Although stocks later rebounded sharply, uncertainty lingers over the tariffs’ legal foundation under the International Emergency Economic Powers Act. The Supreme Court, which heard arguments in November, could issue its ruling on their constitutionality as soon as tomorrow. If they are struck down, the duties would end and U.S. producers would be exposed to foreign competition. Domestic manufacturers like Caterpillar (NYSE:CAT) and General Motors (NYSE:GM) stand to suffer the most from lost protection if the tariffs are ruled unconstitutional.
Caterpillar (CAT)
Caterpillar shares rose 58% over the past year, fueled by tariffs that curb cheap Chinese imports and boost domestic demand. The company, a top producer of construction and mining equipment, gained from expanded Section 232 tariffs on steel and aluminum, which doubled to 50% by June and extended to machinery components. This limited competition from Chinese firms like Sany allowed Caterpillar to hold market share in earthmoving gear.
CEO Joe Creed noted on Caterpillar’s second-quarter earnings call that tariffs help counter unfair trade practices, supporting higher pricing as demand remained robust. Third-quarter results showed sales up 10% to $17.6 billion, with a record $39.8 billion backlog driven by energy and transportation segments. Adjusted operating margin hit 17.5% despite some tariff-related input costs, as volume growth from infrastructure projects offset pressures.
Baird analyst Mig Dobre noted last June that Caterpillar’s rally during AI-driven data center expansion was a result of its “products are used for both primary and backup power,” positioning it as a beneficiary of protectionist policies.
If the Supreme Court strikes down the tariffs tomorrow, Caterpillar would face renewed floods of low-cost Chinese equipment, eroding pricing power and market position. This could reverse backlog gains and compress margins, as foreign rivals undercut without duties. With no barriers, global overcapacity might return, pressuring shipments and earnings in key sectors like construction.
General Motors (GM)
General Motors stock climbed almost 53% over the past year, propelled by tariffs that safeguard its U.S.-made trucks from foreign rivals. The automaker benefited from a 25% duty on imported medium- and heavy-duty trucks starting Nov. 1, shielding models like the Chevrolet Silverado from Mexican and Canadian competition.

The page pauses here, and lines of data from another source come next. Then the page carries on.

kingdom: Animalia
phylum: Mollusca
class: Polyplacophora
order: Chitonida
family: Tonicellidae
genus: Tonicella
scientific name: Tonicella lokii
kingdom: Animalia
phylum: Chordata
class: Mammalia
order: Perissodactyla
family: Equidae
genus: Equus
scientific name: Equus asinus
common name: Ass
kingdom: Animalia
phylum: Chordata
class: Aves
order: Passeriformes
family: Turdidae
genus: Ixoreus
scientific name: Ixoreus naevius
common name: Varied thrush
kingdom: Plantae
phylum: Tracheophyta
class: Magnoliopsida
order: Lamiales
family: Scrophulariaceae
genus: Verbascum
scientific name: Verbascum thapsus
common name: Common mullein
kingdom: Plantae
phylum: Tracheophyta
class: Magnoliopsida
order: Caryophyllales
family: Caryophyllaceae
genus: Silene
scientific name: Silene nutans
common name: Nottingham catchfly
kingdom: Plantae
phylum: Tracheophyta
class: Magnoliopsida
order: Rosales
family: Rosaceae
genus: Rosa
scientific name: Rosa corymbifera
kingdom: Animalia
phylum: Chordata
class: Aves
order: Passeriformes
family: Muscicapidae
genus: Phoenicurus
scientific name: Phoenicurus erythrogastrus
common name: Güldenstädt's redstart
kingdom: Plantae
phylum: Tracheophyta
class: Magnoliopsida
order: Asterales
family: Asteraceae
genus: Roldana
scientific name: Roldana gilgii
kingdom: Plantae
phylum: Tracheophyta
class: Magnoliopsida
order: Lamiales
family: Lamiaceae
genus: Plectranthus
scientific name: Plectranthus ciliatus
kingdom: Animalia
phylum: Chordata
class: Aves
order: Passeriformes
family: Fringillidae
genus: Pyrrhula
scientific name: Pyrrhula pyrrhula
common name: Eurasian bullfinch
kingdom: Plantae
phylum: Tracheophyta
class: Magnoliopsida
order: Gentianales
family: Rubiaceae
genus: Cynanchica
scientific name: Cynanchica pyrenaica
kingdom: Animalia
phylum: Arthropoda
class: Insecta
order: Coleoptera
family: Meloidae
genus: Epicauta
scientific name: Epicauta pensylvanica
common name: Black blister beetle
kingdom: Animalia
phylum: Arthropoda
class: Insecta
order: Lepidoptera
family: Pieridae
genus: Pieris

CEO Mary Barra praised the measures in October, noting they support domestic production and offset parts costs via new credits. Third-quarter earnings revealed adjusted profit at the midpoint of $12.5 billion guidance, with U.S. sales growth across trucks and SUVs even as it took a hit from tariffs. Full-year deliveries rose 6%, led by strong truck demand, pushing shares to all-time highs. Barra emphasized on the earnings call that tariffs encourage U.S. investments, like GM’s $4 billion shift of production from Mexico, boosting competitiveness.
Analysts at Reuters noted the policy’s role in raising wages and protecting against unfair imports, aiding GM’s market dominance. If the court rules against Trump tomorrow, eliminating the tariffs would open doors to cheaper foreign trucks, slashing GM’s pricing edge and volumes. This could wipe out gains from onshoring, exposing plants to competition and hitting profits, as unmitigated imports flood the market without protective duties.